---------- Texto fornecido ----------

A situação só mudou quando, no dia 23, encontrou uma mulher num ponto de ônibus que, percebendo sua apreensão, perguntou o que estava ocorrendo. Foi, então, a oportunidade que precisava para desabafar. Ativista dos direitos das mulheres, ela prometeu ajudá-la.
REPERCUSSÃO Na tarde de domingo, ela publicou relato sobre o caso na internet, identificando a vítima pelo nome fictício de “Maria” – no início da tarde de ontem o texto já contava com mais de 1,4 mil compartilhamentos. “Maria, traumatizada, não consegue se alimentar ou levantar da cama. Maria pediu que a demitissem para que ela não perdesse os direitos e a resposta foi ‘você pode voltar a trabalhar, já estamos te dando todo apoio tendo demitido seu agressor’”, diz o texto. “Maria está adoecendo, sente dores por todo o corpo, e entre cuidar de uma filha recém-operada e mais outros três, Maria tentou ir trabalhar, depois de alguns dias. Maria levou advertência da empresa por não ter ido trabalhar nos outros dias.”
A advogada da vítima, Suellen Passos Garcia, afirma que vai aguardar as investigações da Polícia Civil, mas, caso não sejam feitas, vai acionar a esfera judicial.
O Café com Letras publicou duas notas em sua página em uma rede social. A mais recente, de ontem, é assinada pelo dono do estabelecimento, Bruno Golgher.
Ele prossegue: “A partir do momento que a direção soube do acontecido, no dia 15 de janeiro, o processo durou cerca de 48 horas. O chefe de cozinha foi formalmente afastado da empresa para que se pudesse averiguar os fatos em profundidade. Acreditamos que é um dever ouvir todas as pessoas envolvidas em uma acusação. As pessoas têm o direito e o dever de apresentarem o seu ponto de vista e se defender”. Golgher diz que a equipe agendou médicos, prestou apoio à vítima e a acompanhou no hospital. “E, sim, o Café manteve a funcionária em seu quadro por julgar que o melhor caminho a ser tomado era preservar a sua fonte de renda. Se nossa atitude foi incorreta, pedimos desculpas e nos comprometemos a mudar”.

---------- Dados de origem ----------

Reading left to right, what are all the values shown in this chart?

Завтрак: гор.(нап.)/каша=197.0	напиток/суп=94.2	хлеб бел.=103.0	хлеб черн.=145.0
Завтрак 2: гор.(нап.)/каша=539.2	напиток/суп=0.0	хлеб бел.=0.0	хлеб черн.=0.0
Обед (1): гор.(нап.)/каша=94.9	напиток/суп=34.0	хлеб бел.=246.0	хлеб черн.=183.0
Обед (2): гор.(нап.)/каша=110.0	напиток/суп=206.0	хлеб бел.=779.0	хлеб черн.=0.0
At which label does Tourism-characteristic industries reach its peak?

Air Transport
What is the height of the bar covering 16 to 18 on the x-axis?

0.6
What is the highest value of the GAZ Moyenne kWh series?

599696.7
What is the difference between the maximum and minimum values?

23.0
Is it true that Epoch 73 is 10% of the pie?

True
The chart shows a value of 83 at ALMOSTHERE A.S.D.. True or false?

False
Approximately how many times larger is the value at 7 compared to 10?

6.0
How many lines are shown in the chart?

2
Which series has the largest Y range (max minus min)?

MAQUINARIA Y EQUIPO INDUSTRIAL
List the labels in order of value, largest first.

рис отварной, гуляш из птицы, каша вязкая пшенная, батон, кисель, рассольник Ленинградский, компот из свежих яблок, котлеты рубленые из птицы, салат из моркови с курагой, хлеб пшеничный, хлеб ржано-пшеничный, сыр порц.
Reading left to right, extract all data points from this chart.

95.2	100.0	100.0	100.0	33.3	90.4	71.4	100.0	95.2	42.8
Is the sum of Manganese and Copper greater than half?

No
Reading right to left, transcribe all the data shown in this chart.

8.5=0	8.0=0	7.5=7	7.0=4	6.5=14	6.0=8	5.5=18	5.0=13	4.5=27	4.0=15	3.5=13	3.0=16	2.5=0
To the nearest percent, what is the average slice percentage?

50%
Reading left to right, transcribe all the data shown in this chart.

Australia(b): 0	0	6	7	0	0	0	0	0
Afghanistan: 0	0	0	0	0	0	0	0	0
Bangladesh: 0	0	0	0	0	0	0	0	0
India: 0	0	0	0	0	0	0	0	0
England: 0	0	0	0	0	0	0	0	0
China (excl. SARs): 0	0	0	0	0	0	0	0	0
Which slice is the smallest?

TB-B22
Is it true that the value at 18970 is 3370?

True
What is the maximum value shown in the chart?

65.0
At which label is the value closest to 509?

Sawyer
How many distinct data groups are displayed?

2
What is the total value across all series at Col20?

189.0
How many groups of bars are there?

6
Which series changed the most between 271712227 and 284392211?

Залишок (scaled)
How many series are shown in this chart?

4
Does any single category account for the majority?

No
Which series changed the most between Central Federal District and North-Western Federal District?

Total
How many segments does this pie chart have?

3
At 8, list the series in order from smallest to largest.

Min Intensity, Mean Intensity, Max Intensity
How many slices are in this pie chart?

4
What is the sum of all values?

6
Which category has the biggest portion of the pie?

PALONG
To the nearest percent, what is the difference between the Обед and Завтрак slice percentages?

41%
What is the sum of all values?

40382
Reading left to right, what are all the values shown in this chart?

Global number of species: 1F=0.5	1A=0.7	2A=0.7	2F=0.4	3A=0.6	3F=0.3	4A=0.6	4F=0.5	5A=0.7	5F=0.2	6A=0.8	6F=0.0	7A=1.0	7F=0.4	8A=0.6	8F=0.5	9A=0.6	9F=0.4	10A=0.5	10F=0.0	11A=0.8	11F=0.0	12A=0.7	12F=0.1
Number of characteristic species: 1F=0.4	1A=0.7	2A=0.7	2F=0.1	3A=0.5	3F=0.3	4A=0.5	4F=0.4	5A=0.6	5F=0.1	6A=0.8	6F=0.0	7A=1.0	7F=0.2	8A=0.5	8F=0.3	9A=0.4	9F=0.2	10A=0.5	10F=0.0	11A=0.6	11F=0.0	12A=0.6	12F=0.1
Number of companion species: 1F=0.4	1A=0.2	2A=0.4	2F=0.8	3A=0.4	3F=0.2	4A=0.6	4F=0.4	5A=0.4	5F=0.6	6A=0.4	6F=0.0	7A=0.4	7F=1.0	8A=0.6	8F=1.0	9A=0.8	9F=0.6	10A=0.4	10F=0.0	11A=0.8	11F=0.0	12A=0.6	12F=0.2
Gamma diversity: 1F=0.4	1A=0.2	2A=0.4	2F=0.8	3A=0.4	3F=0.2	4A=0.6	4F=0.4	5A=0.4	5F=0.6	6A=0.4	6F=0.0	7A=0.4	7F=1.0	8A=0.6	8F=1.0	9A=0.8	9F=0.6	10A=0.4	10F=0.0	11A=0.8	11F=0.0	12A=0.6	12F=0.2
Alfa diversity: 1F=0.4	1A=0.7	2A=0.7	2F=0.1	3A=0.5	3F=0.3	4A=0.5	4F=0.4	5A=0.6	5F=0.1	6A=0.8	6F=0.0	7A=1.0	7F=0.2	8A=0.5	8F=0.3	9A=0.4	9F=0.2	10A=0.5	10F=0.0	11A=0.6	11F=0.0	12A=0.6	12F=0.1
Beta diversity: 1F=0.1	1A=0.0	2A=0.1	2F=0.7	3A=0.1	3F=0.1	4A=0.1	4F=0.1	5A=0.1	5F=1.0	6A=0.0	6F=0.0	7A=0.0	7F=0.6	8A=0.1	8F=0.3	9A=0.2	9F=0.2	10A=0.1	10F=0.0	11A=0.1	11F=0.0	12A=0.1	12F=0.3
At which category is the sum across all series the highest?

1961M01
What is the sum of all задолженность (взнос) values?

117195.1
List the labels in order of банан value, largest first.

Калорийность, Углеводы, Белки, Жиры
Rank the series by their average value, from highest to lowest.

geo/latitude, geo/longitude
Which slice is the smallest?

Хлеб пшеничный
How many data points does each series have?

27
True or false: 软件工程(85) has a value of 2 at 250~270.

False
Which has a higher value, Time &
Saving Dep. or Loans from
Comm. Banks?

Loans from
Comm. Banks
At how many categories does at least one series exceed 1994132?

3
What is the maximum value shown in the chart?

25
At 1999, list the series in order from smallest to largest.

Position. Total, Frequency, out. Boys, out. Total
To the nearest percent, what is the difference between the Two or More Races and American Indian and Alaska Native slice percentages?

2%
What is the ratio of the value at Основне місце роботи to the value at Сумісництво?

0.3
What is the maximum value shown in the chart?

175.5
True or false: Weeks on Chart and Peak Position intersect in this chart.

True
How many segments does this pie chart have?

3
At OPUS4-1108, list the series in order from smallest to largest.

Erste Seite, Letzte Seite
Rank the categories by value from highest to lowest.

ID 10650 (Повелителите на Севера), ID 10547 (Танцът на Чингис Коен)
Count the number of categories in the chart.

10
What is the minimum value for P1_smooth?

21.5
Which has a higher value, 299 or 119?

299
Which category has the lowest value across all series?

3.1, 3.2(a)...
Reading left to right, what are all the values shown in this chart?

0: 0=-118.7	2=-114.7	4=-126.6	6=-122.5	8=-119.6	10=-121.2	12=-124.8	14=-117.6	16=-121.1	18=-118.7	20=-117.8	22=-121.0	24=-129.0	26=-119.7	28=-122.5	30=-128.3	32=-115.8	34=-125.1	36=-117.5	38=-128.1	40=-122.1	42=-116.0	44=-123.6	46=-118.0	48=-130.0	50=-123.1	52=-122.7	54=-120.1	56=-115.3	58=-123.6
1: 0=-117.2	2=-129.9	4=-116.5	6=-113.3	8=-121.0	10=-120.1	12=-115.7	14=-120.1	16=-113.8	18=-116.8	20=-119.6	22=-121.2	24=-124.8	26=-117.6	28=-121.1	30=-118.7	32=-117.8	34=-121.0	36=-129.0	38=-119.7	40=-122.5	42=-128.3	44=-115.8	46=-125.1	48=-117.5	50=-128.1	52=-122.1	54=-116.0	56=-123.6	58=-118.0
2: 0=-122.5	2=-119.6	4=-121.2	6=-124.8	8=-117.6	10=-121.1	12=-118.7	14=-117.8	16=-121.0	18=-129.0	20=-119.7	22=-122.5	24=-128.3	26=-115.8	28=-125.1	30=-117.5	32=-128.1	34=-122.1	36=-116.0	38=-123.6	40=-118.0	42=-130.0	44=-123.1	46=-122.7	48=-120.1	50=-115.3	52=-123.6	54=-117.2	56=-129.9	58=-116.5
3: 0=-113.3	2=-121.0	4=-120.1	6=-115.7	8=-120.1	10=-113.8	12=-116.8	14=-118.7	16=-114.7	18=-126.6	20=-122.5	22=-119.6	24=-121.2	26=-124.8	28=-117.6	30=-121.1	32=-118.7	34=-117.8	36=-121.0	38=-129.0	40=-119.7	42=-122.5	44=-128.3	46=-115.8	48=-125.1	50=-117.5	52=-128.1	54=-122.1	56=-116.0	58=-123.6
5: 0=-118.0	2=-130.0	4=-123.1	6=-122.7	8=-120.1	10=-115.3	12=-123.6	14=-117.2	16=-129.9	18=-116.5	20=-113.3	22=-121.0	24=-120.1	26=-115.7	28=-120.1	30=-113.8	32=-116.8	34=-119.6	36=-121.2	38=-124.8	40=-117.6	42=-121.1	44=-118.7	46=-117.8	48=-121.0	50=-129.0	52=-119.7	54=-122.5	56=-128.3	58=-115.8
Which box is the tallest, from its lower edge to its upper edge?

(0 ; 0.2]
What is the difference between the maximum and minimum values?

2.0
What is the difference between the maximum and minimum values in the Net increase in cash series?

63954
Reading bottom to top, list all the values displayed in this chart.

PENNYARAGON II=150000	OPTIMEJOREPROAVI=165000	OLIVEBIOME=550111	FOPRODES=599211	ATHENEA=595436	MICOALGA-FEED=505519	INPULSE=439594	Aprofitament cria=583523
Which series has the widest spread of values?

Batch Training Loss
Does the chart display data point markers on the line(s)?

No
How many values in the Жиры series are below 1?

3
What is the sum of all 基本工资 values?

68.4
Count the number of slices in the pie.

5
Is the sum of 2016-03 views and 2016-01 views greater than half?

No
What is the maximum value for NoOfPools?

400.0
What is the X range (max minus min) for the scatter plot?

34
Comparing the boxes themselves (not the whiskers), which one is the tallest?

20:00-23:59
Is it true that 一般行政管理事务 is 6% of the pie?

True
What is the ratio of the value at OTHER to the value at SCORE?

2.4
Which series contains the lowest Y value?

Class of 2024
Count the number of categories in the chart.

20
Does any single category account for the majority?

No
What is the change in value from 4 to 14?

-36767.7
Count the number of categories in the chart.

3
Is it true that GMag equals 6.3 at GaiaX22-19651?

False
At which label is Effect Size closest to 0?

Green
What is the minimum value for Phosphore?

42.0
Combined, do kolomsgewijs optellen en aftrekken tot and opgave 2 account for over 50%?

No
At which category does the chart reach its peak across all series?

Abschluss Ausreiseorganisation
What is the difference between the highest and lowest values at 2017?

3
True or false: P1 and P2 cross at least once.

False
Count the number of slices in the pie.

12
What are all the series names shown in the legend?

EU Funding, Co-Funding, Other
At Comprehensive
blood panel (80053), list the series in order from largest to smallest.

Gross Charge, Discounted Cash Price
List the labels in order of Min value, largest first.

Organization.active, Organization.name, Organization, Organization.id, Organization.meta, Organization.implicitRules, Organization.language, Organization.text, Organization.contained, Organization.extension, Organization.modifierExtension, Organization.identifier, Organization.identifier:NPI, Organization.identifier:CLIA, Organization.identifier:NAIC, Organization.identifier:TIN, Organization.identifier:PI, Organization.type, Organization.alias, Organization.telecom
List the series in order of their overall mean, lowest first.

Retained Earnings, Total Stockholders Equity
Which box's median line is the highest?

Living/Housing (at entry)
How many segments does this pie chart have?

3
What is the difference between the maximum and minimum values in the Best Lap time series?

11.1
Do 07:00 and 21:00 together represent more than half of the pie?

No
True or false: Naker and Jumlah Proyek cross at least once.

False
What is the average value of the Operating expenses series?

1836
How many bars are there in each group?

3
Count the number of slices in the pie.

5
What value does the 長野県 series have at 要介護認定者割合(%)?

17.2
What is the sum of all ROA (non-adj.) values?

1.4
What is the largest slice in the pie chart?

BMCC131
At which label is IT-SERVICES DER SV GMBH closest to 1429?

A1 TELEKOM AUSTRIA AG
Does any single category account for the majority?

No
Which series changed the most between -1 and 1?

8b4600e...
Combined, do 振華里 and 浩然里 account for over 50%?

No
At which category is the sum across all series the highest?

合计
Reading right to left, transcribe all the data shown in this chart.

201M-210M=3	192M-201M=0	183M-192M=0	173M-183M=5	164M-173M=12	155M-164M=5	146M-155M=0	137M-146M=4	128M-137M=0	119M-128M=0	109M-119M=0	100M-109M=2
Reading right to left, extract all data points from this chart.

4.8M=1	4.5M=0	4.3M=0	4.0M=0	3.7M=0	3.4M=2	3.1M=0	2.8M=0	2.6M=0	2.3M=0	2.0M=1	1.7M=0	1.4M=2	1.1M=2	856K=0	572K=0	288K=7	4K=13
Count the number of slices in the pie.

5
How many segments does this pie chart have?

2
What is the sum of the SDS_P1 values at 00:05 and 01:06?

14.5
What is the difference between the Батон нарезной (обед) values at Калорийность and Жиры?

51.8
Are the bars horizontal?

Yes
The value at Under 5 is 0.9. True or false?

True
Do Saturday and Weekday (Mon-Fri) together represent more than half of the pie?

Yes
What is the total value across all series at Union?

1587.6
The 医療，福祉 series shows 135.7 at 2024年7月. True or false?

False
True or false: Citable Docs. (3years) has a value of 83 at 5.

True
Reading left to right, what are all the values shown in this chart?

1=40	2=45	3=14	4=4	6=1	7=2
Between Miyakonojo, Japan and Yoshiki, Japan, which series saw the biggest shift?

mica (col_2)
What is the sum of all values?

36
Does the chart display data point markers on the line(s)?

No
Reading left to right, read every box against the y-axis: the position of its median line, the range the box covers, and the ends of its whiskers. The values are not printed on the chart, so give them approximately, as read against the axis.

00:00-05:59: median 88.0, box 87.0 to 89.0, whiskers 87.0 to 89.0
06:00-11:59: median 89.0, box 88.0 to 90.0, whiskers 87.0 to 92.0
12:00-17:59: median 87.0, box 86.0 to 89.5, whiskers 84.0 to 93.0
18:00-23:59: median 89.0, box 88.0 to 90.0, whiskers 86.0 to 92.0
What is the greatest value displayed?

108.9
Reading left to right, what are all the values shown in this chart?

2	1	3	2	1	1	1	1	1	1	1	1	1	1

----------

(Instrução): Escreva a continuação do texto sobre o caso no Café com Letras a partir da última frase apresentada. Os registros não guardam relação com o texto sobre o caso no Café com Letras.

(Resposta):
O Estado de Minas fez várias ligações para o chefe de cozinha, mas o celular dele estava desligado. Procurado, o Café com Letras pediu que um e-mail fosse mandado ao dono do estabelecimento. Não houve resposta até o fechamento desta edição.
"Ia me calar, mas decidi não ser mais uma"
Denunciante de tentativa de estupro e assédio, que prefere não se identificar
O Café com Letras deu-lhe algum apoio?
Só hoje (ontem), quando o caso foi para a mídia, o dono me ligou, perguntando como estou e dizendo que está disposto a me receber. Eu tentei por várias vezes falar com ele antes. A empresa não me deu qualquer estrutura.
O que você espera que seja feito?
Acho que vai haver justiça. Ele abalou minha estrutura, o meu psicológico. O que eu mais queria agora é ficar frente a frente com ele para ver a reação dele. Dizer o que ele fez com minha vida. Ele jogou no chão meus sonhos, mas vou conseguir resgatá-los. Tenho até pena de uma pessoa dessa, que não tem amor ao próximo. Minha família está sofrendo. Meu marido e meus filhos estão sofrendo, preocupados com minha saúde. Mas tenho fé que vou conseguir recuperar tudo que ele me tirou. Minha força de vontade é maior que tudo. E para o Deus que sigo nada é impossível aos olhos daquele que crê. Não destruiu só a minha vida, mas os sonhos dos meus filhos. Eu precisava desse dinheiro para ajudar a manter a casa e levar meu filho, que precisa usar aparelho, ao dentista.
Como você está passando por tudo isso?
Estou fazendo tratamento psiquiátrico e tomando remédios, tentando ser forte não por mim, mas pelo meu marido e pelos meus quatro filhos. Se eu me entregar, sei que vou entrar em depressão profunda.
O que lhe deu forças para fazer a denúncia?
Não quero que minhas filhas passem por isso. Pensei em agir com minhas próprias mãos, mas respirei fundo e pensei nos meus filhos. Eu ia pedir conta do café, ia me calar e deixar esta história para lá. Ia me calar, mas decidi não ser mais uma.